If you want all devices to be on the same subnet then bridging is the way to go.
My educated guess about how the Zyxel device does balancing across two WAN ports is that it is done in a way that relies on NAT. Once you do bridging there will no longer be any routing or NAT happening on the Zyxel device, thus you will need to find a different way to balance traffic across two interfaces.
Bundling
What you need instead is to configure the two interfaces as a bundle. And you need to configure them as such on both devices. I don't know the devices you are using so I cannot guarantee that they will support configuring two interfaces as a bundle.
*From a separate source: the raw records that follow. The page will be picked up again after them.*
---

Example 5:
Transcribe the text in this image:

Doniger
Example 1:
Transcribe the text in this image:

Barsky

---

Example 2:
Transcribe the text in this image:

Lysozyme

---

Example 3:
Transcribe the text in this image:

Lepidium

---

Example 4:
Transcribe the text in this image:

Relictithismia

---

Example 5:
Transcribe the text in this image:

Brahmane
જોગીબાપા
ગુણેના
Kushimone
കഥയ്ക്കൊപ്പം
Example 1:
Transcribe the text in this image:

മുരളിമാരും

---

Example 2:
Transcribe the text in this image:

Notice that in bridging mode there is not supposed to be any real difference between WAN and LAN ports anymore. So if it turns out the Zyxel only supports bundling on LAN ports you can bundle two LAN ports between the devices.
DHCP
It is quite common for a DHCP server to announce itself as gateway, but it is not a requirement. So though you could in principle have the Zyxel act as DHCP server and announce the TP-Link as gateway I wouldn't recommend it unless you have a good reason.
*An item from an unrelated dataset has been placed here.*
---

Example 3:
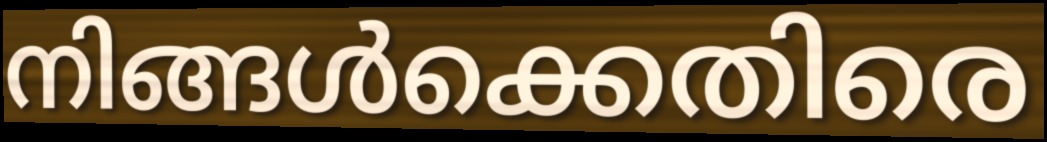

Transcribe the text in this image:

നിങ്ങൾക്കെതിരെ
If the DHCP server in the TP-Link has bugs or lacks features, then you can give the DHCP server in the Zyxel a try. But I would recommend that you first try using the router acting as gateway to also act as DHCP server.
Notice that if you need many devices it is worthwhile considering a shorter prefix than a /24
. Also notice that running two DHCP servers on a segment can work if done correctly. If both advertise same prefix length, same gateway, and use different non-overlapping ranges of dynamic addresses it should just work. If you want any devices with static addresses you would have to configure those on both DHCP servers. Having only a single DHCP server is easier to configure correctly, so that's the setup I would recommend unless you specifically need the redundancy provided by having two DHCP servers.